An Israeli internet firm has abandoned its bid to acquire a smaller American rival after the US government raised security concerns.
The US had concerns over classified computer information
Israel's Check Point Software Technologies ditched plans to buy Sourcefire after a US national security investigation.
US officials told Check Point that the transaction could threaten some of the government's most sensitive IT systems.
The deal was called off when the two parties failed to reach an agreement.
The Committee on Foreign Investment in the United States (CFIUS), which is responsible for examining acquisitions of US companies by foreign companies, has conducted only 25 full investigations out of a total of 1,600 business transactions that came before it.
The committee recently looked into a controversial takeover plan by an Arab company, Dubai Ports World, involving six key US ports.

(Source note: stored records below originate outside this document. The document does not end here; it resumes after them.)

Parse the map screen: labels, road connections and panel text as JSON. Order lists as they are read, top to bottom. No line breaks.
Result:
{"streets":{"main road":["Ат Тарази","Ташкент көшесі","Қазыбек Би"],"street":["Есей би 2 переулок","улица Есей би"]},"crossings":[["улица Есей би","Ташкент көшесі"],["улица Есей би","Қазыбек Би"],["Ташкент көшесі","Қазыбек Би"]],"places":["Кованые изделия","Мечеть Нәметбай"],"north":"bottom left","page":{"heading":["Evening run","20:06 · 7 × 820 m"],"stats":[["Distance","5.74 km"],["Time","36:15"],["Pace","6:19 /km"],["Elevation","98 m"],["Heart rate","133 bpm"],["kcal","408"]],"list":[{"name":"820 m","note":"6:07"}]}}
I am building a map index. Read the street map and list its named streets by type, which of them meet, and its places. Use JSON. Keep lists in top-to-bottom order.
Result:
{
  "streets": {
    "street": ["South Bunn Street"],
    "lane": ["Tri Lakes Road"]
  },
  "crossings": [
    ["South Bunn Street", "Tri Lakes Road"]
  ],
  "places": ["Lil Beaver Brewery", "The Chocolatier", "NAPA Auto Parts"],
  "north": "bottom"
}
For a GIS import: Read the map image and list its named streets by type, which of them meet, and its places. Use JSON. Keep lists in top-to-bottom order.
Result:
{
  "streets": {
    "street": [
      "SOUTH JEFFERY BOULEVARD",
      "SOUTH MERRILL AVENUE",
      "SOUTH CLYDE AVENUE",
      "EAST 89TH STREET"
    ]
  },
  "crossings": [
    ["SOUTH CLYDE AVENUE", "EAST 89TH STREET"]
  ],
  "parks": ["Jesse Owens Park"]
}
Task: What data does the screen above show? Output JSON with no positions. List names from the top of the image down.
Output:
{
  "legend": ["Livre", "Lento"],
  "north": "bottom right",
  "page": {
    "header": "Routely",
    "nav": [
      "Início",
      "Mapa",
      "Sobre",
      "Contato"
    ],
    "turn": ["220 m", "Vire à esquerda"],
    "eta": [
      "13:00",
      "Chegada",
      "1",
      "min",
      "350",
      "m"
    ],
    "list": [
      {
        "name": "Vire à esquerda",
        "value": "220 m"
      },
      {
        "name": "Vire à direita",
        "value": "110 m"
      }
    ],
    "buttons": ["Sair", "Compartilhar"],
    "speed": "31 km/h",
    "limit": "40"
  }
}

The Dubai Ports deal was given the go-ahead by the committee but has since been abandoned.
If the Check Point sale, made public early last October, had taken place, it would have acquired all Sourcefire's patents, source codes and blueprints for its software, as well as employees' expertise.
The FBI and the Pentagon had particular concerns regarding a particular type of so-called Snort software, which protects certain classified US military and intelligence computers.
"Given the CFIUS concerns, [Sourcefire] might have to limit [its] potential partners," said Peter Kuper of Morgan Stanley.
"A US acquirer would be a lot simpler and cleaner," Mr Kuper added.
Check Point told investors about the higher-level US investigation on February 13.
In about half of the investigations conducted by CFIUS, companies withdrew from proposed deals rather than face rejection.